Here's how the sports world should change because of the pandemic:
Adopt robot umps: This isn't a plea to fire current umpires. Baseball should keep using four umpires on the field at all games. There just shouldn't be one behind the plate, sweating and breathing on the catcher.
Install an electronic strike zone. Move the home-plate umpire to center field. That umpire will have a clear view of home plate and can halt play if the electronic strike zone is obviously malfunctioning, and can provide a second set of eyes on close calls in the outfield and at second base.
The added bonus of this reconfiguration would be the elimination of ball-and-strike arguments that lead to people at the height of their profession screaming into each other's faces.

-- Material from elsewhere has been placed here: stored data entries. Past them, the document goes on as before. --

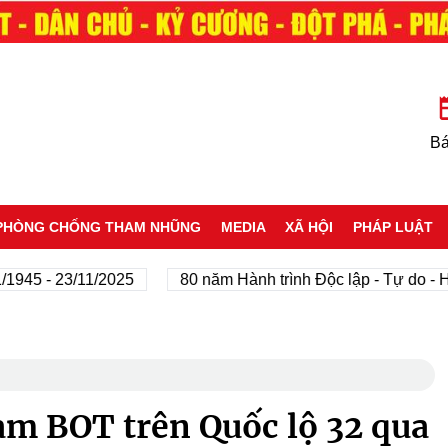
Bá
PHÒNG CHỐNG THAM NHŨNG
MEDIA
XÃ HỘI
PHÁP LUẬT
 - 23/11/2025
80 năm Hành trình Độc lập - Tự do - Hạnh 
ạm BOT trên Quốc lộ 32 qua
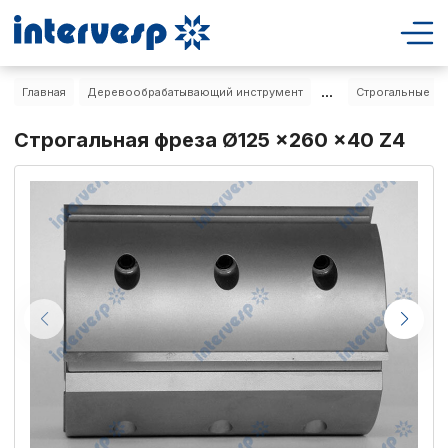
...
Главная
Деревообрабатывающий инструмент
Строгальные фр
Строгальная фреза Ø125 x260 x40 Z4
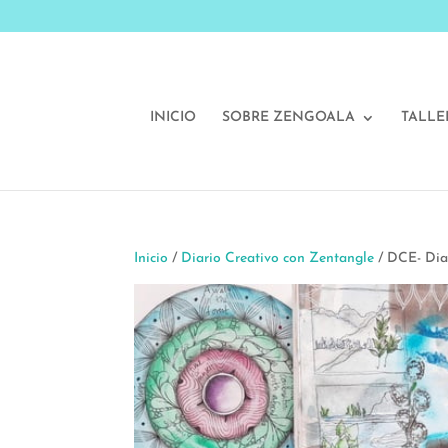
INICIO
SOBRE ZENGOALA
TALLE
Inicio
/
Diario Creativo con Zentangle
/ DCE- Diar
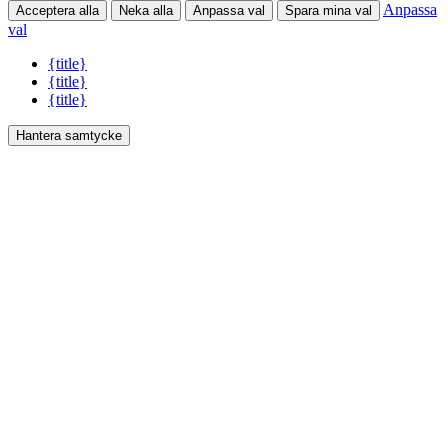
Anpassa
Acceptera alla
Neka alla
Anpassa val
Spara mina val
val
{title}
{title}
{title}
Hantera samtycke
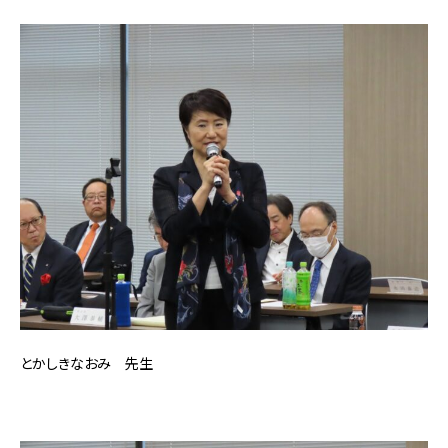
とかしきなおみ 先生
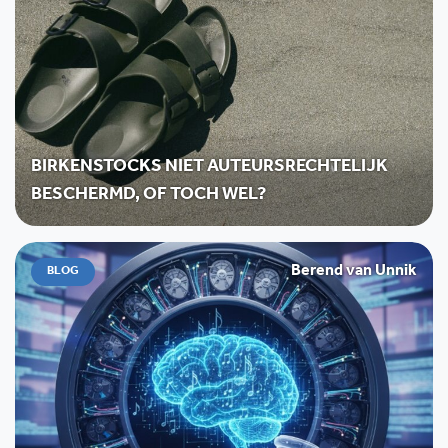
BIRKENSTOCKS NIET AUTEURSRECHTELIJK
BESCHERMD, OF TOCH WEL?
Berend van Unnik
BLOG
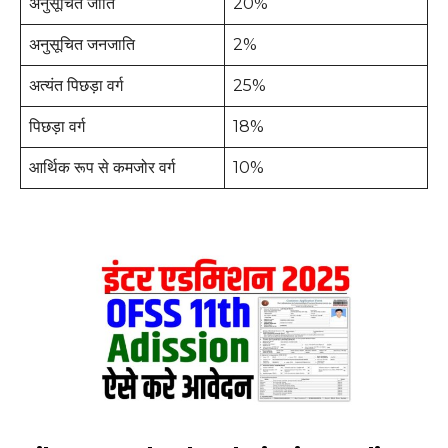
अनुसूचित जाति
20%
अनुसूचित जनजाति
2%
अत्यंत पिछड़ा वर्ग
25%
पिछड़ा वर्ग
18%
आर्थिक रूप से कमजोर वर्ग
10%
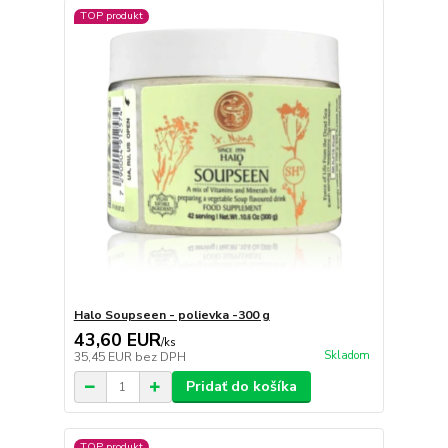
TOP produkt
Halo Soupseen - polievka -300 g
43,60 EUR
/
ks
Skladom
35,45 EUR
bez DPH
Pridať do košíka
TOP produkt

If baseball returns with the plate umpire and catcher working within kissing distance, you're welcome to question whether Commissioner Rob Manfred is serious about keeping his employees healthy.
Ban spitting: Baseball is the sport most closely associated with spitting, but hockey players frequently spit on the ice, and the occasional football player will spit at an opponent.
It's a disgusting enough habit when players spit on the playing surface. What many fans might not realize is that by the end of a big-league baseball game, the floor of a dugout looks like the innards of a whale with digestive trouble.
There are pools of spit, tobacco juice, water, Gatorade, chewed gum, sunflower seeds and wrappers. Players walk through that mess in their cleats, then wear their cleats to the clubhouse. This was disgusting long before anyone in baseball considered the concept of social distancing. It's time to expel spit.
End funding: I've often advocated for reasonable public spending on sports venues, based on the hard-to-quantify feeling that cities are better when they are home to beautiful ballparks and stadiums, and big events.
But if our government can't find the funds to produce enough coronavirus tests for the average American, how could we ever again justify pumping money into nonessential buildings?
The answer is, we couldn't.
Calm it down: This change has nothing to do with the virus itself and everything to do with a new perspective on sports celebrations.
They have gotten out of hand.
We already have seen athletes injuring themselves during celebrations. We have also become accustomed to baseball players dumping a tub of cold liquid on players conducting postgame interviews near the dugout.
You might have noticed that often the reporter is a nicely dressed woman who invested time and money in clothing and makeup, and that almost every time the water seems to be aimed at her.
That should never happen again. It's bad enough for ballplayers to target any media professional trying to do that job, but bathing a female reporter who is holding a microphone is nasty and possibly misogynistic behavior. Someone in a position of authority should put a stop to it.
Players should calm down in general. These days, when a player gets a game-winning hit, he is usually pursued all over the field, then pummeled. Often, his jersey is torn off, and this might happen after a 4-3 victory over the White Sox in June.
There is a difference between expressing spontaneous joy, and executing premeditated acts of stupidity.
No more handshakes: If an alien civilization wanted to destroy humanity, they would invent the handshake, the perfect vehicle for spreading disease.
So let's stop with the archaic, flesh-pressing gesture. This is where sports can help society.
Athletes always have found creative ways to express solidarity, and many of them are safer and more logical than the handshake.
Next time you're in the office, try out the flying back bump, the elbow dap, or mimic Twins outfielders and execute the three-way fadeaway jump shot.
Anyone violating this code and attempting a traditional handshake should be handed a microphone and have a tub of cold water dumped over their head.